Without any of its pictures, the listing below should be output exactly.

SOURCE DATA -

========================

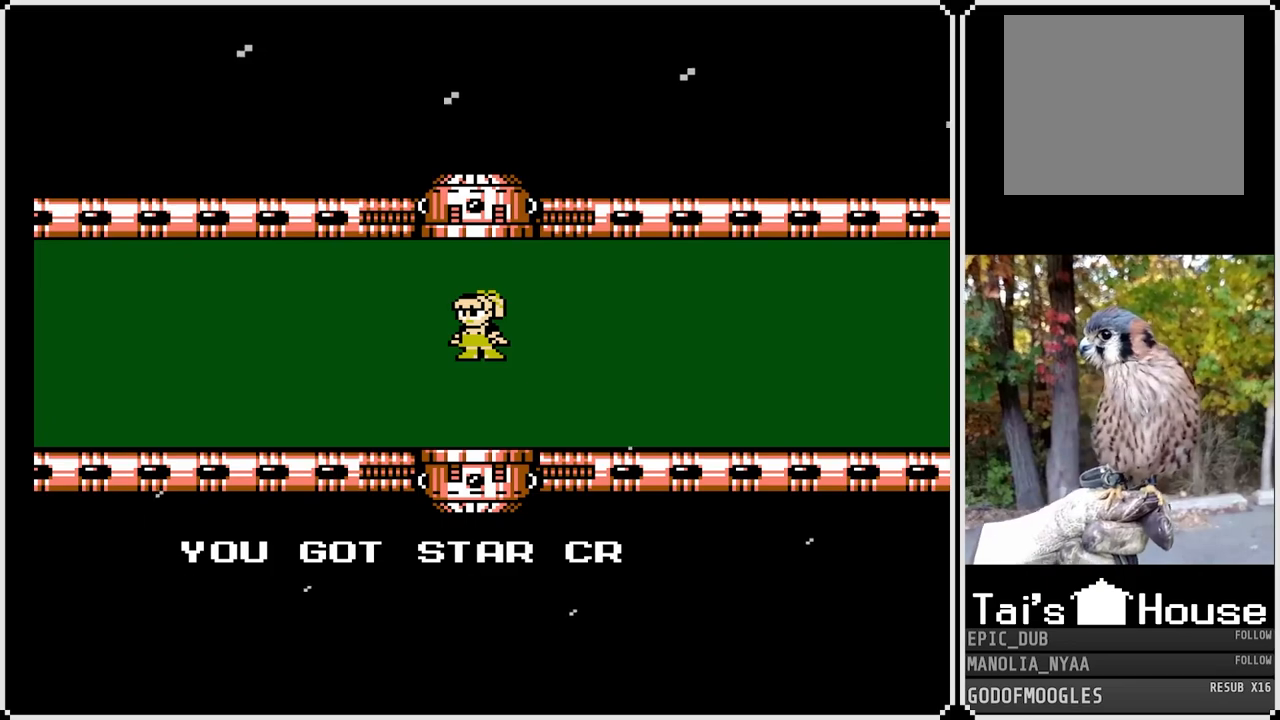
{"buttons": ["L1"], "left_stick": "center", "right_stick": "center", "events": [[100, "R1", "up"], [133, "L1", "down"], [233, "L1", "up"], [250, "R1", "down"], [383, "R1", "up"], [433, "L1", "down"]]}
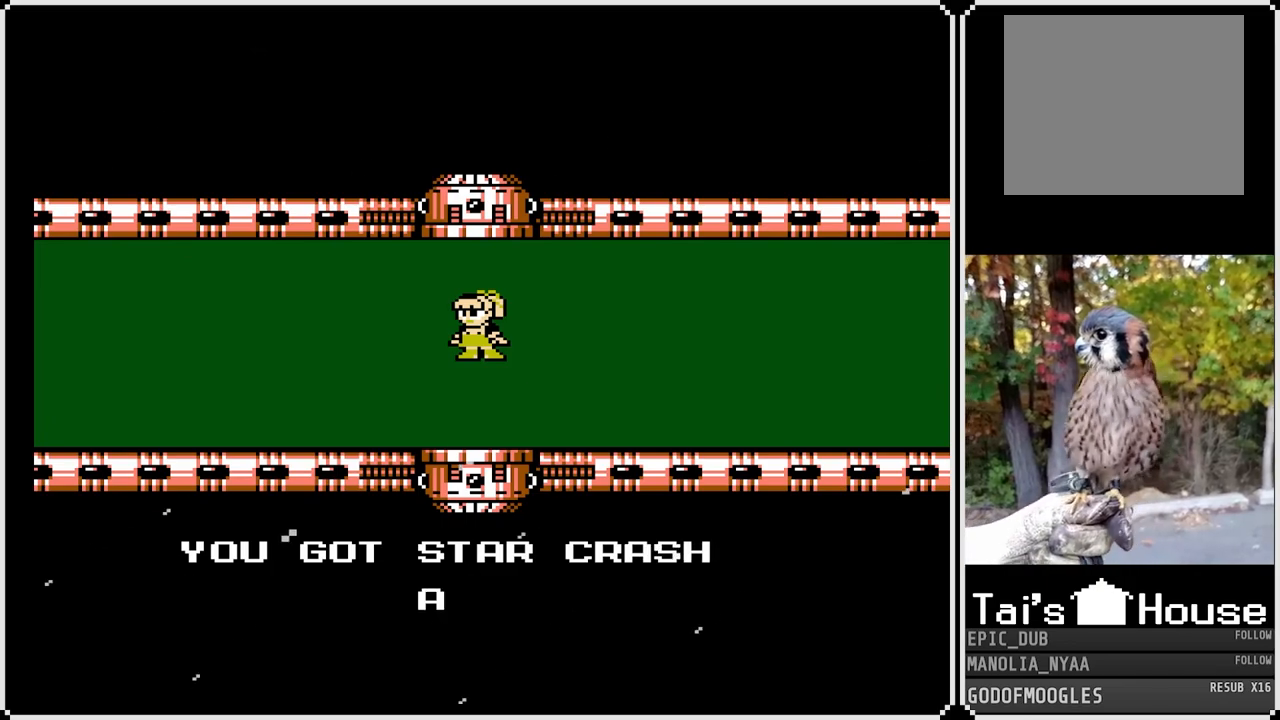
{"buttons": [], "left_stick": "center", "right_stick": "center", "events": [[33, "L1", "up"], [50, "R1", "down"], [150, "L1", "down"], [150, "R1", "up"], [217, "L1", "up"], [233, "R1", "down"], [333, "L1", "down"], [367, "R1", "up"], [450, "L1", "up"]]}
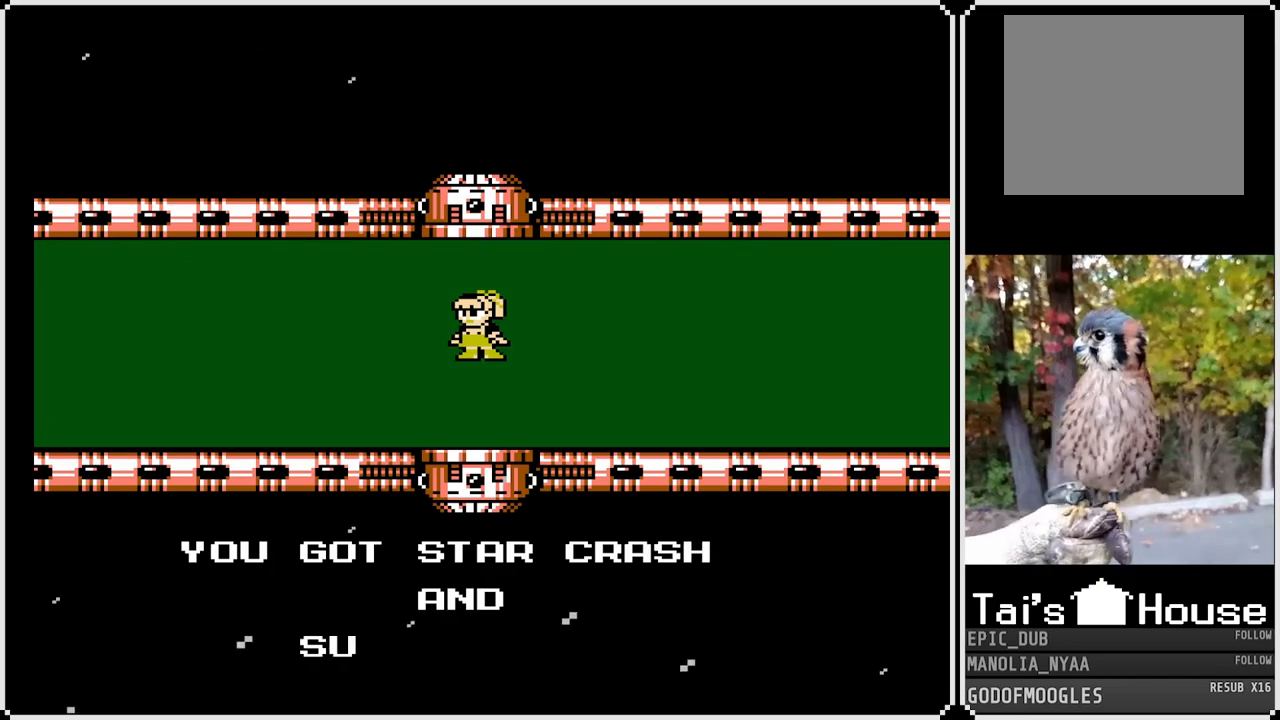
{"buttons": ["L1"], "left_stick": "center", "right_stick": "center", "events": [[133, "R1", "down"], [250, "R1", "up"], [267, "L1", "down"], [350, "R1", "down"], [367, "L1", "up"], [450, "L1", "down"], [467, "R1", "up"]]}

========================

FINISHED TASK -
{"buttons": ["L1"], "left_stick": "center", "right_stick": "center", "events": [[100, "R1", "up"], [133, "L1", "down"], [233, "L1", "up"], [250, "R1", "down"], [383, "R1", "up"], [433, "L1", "down"]]}
{"buttons": [], "left_stick": "center", "right_stick": "center", "events": [[33, "L1", "up"], [50, "R1", "down"], [150, "L1", "down"], [150, "R1", "up"], [217, "L1", "up"], [233, "R1", "down"], [333, "L1", "down"], [367, "R1", "up"], [450, "L1", "up"]]}
{"buttons": ["L1"], "left_stick": "center", "right_stick": "center", "events": [[133, "R1", "down"], [250, "R1", "up"], [267, "L1", "down"], [350, "R1", "down"], [367, "L1", "up"], [450, "L1", "down"], [467, "R1", "up"]]}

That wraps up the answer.